Resulting from personality traits that are maladaptive and “get in the way,” personality disorders are typically present from early adulthood onward and aren’t just confined to one situation or time period; they are quite pervasive.

Examples of Personality Disorders

Borderline Personality Disorder (BPD) is characterized by “stable instability.” These emotions can go up and down from moment to moment and are very reactive to day-to-day events and social situations. Behaviors, too, can be unstable, leading to impulsive and, at times, self-defeating or self-destructive behaviors. Relationships with people are subject to the same instabilities and may alternate between reassuring closeness and break-ups, or great admiration for one’s partner alternating with extreme criticalness. People with BPD are often quite capable and talented, but their personality difficulties keep them from achievements in work or relations that they might otherwise be capable of.
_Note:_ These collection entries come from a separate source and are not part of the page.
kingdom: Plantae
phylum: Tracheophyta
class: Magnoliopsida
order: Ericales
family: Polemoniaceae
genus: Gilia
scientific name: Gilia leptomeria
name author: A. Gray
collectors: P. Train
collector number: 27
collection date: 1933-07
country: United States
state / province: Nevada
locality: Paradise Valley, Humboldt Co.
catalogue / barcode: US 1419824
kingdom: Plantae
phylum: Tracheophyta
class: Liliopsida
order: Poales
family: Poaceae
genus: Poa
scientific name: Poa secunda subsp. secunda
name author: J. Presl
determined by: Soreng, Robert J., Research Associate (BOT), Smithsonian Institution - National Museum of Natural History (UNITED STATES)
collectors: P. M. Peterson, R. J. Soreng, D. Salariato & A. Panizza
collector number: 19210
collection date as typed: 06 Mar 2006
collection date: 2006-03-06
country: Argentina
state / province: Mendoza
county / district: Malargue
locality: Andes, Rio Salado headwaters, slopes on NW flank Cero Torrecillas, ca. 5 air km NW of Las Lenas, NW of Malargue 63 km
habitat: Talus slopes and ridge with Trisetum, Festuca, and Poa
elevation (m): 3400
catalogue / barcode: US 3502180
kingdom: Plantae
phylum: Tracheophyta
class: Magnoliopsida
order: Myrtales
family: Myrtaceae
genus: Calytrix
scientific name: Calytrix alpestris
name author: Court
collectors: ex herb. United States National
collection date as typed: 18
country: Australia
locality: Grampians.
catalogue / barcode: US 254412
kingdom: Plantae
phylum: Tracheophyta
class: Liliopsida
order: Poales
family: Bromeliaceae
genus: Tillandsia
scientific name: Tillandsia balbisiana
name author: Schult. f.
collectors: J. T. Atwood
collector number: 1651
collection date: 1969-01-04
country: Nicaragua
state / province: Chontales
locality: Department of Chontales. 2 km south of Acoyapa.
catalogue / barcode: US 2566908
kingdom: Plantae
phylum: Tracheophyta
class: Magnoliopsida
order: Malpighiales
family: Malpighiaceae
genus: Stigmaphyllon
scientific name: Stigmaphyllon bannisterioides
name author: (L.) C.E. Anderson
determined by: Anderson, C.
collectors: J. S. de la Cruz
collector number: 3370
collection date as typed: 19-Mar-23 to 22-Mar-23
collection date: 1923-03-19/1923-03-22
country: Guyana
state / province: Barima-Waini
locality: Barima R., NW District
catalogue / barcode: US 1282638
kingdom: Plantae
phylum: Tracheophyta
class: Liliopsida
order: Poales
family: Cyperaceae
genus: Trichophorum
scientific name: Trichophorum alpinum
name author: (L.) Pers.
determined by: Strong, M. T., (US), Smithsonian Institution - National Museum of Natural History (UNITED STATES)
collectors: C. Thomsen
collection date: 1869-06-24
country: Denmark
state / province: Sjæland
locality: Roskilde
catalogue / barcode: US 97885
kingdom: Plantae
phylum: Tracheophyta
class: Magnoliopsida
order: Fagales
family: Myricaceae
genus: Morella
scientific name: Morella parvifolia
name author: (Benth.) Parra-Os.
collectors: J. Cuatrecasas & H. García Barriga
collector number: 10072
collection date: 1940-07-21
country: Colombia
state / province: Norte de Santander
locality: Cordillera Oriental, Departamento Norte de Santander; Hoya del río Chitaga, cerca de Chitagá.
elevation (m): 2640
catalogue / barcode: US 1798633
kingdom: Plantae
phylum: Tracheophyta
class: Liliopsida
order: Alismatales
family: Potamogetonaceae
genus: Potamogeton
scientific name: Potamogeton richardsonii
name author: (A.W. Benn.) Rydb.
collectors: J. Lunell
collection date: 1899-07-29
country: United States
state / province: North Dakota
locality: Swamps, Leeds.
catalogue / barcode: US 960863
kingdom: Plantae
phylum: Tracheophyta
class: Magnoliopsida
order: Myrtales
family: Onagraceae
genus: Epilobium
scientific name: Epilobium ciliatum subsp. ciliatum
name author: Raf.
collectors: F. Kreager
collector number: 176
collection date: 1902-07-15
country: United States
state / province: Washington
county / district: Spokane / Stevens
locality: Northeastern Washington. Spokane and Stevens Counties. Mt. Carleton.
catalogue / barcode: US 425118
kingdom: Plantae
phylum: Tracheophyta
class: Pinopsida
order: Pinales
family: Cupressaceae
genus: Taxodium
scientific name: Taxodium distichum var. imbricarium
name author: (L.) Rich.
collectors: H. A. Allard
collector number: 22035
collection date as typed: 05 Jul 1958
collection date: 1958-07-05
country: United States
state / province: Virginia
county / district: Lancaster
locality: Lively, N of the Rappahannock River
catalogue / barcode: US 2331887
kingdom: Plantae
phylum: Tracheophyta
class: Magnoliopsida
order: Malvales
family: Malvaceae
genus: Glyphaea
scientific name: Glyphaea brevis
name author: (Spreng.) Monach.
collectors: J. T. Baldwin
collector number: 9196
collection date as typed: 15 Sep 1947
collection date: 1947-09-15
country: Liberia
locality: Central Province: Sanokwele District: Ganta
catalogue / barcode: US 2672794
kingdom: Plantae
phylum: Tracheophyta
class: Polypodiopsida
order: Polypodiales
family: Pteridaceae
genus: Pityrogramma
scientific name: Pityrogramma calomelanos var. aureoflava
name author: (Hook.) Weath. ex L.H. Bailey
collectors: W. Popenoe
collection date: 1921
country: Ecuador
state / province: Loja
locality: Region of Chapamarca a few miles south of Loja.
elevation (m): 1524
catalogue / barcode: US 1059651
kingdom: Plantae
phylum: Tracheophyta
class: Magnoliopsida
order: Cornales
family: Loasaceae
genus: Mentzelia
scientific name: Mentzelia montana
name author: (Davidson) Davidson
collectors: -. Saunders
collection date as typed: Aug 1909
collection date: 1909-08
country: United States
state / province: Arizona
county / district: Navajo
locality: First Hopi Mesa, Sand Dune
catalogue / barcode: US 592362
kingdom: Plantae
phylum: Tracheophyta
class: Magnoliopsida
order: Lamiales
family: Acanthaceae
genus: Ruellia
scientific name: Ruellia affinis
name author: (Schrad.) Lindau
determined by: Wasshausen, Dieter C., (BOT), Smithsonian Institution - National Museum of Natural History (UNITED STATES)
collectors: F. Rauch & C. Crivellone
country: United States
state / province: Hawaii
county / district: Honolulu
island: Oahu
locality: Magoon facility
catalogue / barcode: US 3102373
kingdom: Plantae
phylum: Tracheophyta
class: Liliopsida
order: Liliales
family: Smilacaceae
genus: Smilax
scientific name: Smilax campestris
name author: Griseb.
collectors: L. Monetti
Avoidant Personality Disorder (AvPD) is marked by great anxiety in social situations with a great deal of preoccupation that one will be disliked, ridiculed, embarrassed, or rejected. Thus people with AvPD avoid activities socially or in the workplace that involve significant contact with other persons and avoid taking risks to get to know or work with people. They may feel very inadequate and are inhibited in social situations.

Schizotypal Personality Disorder (SPD) is also characterized by discomfort in social settings or in close relationships, but here the discomfort comes from ideas about the situations that may seem unusual to the individual or even far-fetched, but are nevertheless hard to shake. These ideas could relate to ominous feelings coming from a “sixth sense” or clairvoyance or over-suspiciousness. People with SPD may choose to dress or have a style of relating that are non-mainstream and make them appear eccentric. Sometimes it may be hard to concentrate or follow a train of thought.

In addition to these disorders, problems with other personality traits and different combinations of traits may cause difficulties in achieving occupational goals or satisfying social relationships in individuals who do not meet the criteria for any of the above three personality disorders. Psychotherapy and medication can do much to help all of these conditions, but we are looking to deepen our understanding of these disorders to develop treatments that are even more beneficial.